Act. 08 nov. 2025 - 12:07

Acabe como acabe el juicio que se está celebrando en el Tribunal Supremo contra el fiscal general del Estado, las intervenciones de los protagonistas en las diferentes sesiones -retransmitidas por diversos medios de comunicación- permiten formular algunas reflexiones con base jurídica conscientemente alejadas del ensordecedor ruido mediático.

Una de las alternativas posibles es que García Ortiz sea absuelto por el Tribunal Supremo por falta de pruebas suficientes de su colaboración en la revelación de secretos. Esa es una reconfortante consecuencia de habitar un Estado de Derecho, capaz de aplicar a todo enjuiciado una vigorosa presunción de inocencia que las pruebas practicadas en juicio no han podido desvirtuar. Y que, en este caso, beneficia al acusado de unas garantías legales que su propio proceder negó al principal perjudicado Alberto González Amador.

Una eventual absolución no significará, en ningún caso, que el fiscal general resulte ser un profesional intachable, ni que su proceder en este asunto no merezca reproche alguno. No de tipo penal, pues el Tribunal Supremo es un órgano de máxima solvencia en la aplicación de la Ley, pero sí de índole profesional o de carácter político o ético. Porque el comportamiento de García Ortiz que este proceso ha sacado a la luz (presiones inauditas a otros fiscales, compadreo con la prensa afín al Gobierno, borrado de teléfonos y correos, prisas por «ganar el relato») causarían el cese o dimisión inmediata del máximo defensor de la legalidad en cualquier democracia occidental.

También resulta posible que García Ortiz sea condenado. Y aquí es imprescindible aclarar, ante la interesada confusión generada por multitud de medios de comunicación, que el sistema procesal español permite condenar a alguien aunque no aparezcan pruebas directas de su participación en los hechos delictivos enjuiciados, acudiendo a lo que se llama «pruebas indiciarias». Máxime cuando las pruebas directas fueron eliminadas por el acusado y sus colaboradores en los hechos investigados, pues nadie recuerda nada y todos han borrado mensajes o correos y cambiado sus terminales telefónicas. Sostener que solo se puede condenar con pruebas directas consagraría la barbaridad penal de que un asesino nunca pueda ser condenado si ha hecho desaparecer el arma del crimen.

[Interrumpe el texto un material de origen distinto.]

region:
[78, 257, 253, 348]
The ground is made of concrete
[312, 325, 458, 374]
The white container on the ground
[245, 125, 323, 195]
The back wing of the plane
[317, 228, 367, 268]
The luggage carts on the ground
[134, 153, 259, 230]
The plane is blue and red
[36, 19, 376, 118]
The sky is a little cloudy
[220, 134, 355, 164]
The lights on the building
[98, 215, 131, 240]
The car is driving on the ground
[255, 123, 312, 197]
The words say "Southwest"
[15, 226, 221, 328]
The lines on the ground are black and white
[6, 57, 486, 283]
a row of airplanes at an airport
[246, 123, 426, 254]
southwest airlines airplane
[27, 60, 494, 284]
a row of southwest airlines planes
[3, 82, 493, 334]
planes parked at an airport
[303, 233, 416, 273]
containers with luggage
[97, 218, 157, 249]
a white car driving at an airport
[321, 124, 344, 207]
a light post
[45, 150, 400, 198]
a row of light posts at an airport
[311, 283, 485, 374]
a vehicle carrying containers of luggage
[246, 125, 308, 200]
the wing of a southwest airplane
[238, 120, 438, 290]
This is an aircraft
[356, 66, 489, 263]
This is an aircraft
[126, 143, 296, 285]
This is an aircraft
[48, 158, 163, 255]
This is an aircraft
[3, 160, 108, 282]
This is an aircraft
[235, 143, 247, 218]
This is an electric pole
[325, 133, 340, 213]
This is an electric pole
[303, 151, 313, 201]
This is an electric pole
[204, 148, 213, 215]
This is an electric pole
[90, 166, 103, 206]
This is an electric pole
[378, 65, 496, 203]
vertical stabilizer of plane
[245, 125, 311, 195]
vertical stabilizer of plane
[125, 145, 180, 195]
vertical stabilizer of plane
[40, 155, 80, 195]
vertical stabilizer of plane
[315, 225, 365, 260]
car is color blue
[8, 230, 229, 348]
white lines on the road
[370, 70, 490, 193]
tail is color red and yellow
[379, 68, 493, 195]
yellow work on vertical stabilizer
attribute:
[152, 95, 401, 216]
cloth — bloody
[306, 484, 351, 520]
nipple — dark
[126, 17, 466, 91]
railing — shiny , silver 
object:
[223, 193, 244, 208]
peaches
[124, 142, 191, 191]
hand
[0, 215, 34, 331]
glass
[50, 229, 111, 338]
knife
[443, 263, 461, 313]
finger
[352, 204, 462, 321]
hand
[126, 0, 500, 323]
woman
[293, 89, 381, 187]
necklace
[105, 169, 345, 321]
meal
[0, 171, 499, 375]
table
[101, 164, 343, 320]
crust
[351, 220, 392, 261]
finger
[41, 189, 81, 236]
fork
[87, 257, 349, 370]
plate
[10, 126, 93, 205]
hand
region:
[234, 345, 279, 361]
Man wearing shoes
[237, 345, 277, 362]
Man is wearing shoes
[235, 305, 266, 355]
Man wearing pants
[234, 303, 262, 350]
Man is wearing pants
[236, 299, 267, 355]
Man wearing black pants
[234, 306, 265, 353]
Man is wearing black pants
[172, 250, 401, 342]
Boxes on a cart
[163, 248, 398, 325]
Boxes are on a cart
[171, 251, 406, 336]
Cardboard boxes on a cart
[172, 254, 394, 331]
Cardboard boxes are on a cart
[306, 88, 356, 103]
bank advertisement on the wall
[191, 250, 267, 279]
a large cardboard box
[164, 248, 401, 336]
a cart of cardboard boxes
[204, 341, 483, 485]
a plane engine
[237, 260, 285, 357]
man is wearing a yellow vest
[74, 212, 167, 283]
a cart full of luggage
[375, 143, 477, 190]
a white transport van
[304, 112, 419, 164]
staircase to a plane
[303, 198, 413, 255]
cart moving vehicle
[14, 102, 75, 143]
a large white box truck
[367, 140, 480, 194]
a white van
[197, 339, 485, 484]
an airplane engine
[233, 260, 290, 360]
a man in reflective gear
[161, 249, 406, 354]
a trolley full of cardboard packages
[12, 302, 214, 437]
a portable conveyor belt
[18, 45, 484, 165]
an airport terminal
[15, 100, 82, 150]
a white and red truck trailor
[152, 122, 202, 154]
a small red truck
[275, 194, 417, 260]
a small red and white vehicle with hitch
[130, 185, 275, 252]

La doctrina penal y la jurisprudencia españolas se han ocupado de determinar la aplicabilidad de las llamadas «pruebas indiciarias». Son pruebas circunstanciales o indirectas mediante las cuales el Tribunal puede considerar acreditado un hecho cuando –entre unas y otro– exista un enlace preciso y directo según las reglas del razonamiento humano. La jurisprudencia exige para su consideración que existan varios indicios, que estén plenamente acreditados, que haya racionalidad en la inferencia o conclusión obtenida de ellos, y que se motive justificadamente dicho razonamiento. Y es un hecho indudable que están aflorando ante el Tribunal Supremo indicios poderosos: la declaración de la fiscal Lastra («Álvaro habéis filtrado los correos») , la del fiscal Salto (explicando que le sacaron del estadio Metropolitano durante un partido de Champions para enviar urgentemente los correos al email particular del fiscal general, que al poco fueron publicados en prensa), la de Lobato (que se fue a un notario para dejar constancia de la información sospechosa recibida desde Moncloa con orden de usarla contra Ayuso), o la de Mar Hedo, jefa de prensa de la fiscalía general, diciendo que García Ortiz le dictó en persona la nota de prensa que revelaba datos tributarios secretos de González Amador.

La decisión del Tribunal Supremo estará hasta el final en el alero, pero pocos podrán salir honrosos de este tremendo juicio. Ni la Fiscalía que, sonrojantes aplausos al reo aparte, exhibe el terrible papelón de un acusado que no dimitió de su cargo sentado junto a las defensas y su propia subordinada, la teniente fiscal, quien actúa como defensora y no como acusación. Ni la prensa afín al Gobierno, pues todos han tirado la piedra y escondido la mano, excusando en el olvido y un secreto profesional selectivo su gratitud por exclusivas recibidas. Ni algunos servidores públicos, como la amnésica Sánchez Acera, tal vez la más cercana representación de un falso testimonio que en años se haya podido contemplar. Ni la propia Abogacía del Estado, cuyo viejo y ganado prestigio lo está dilapidando en este albañal.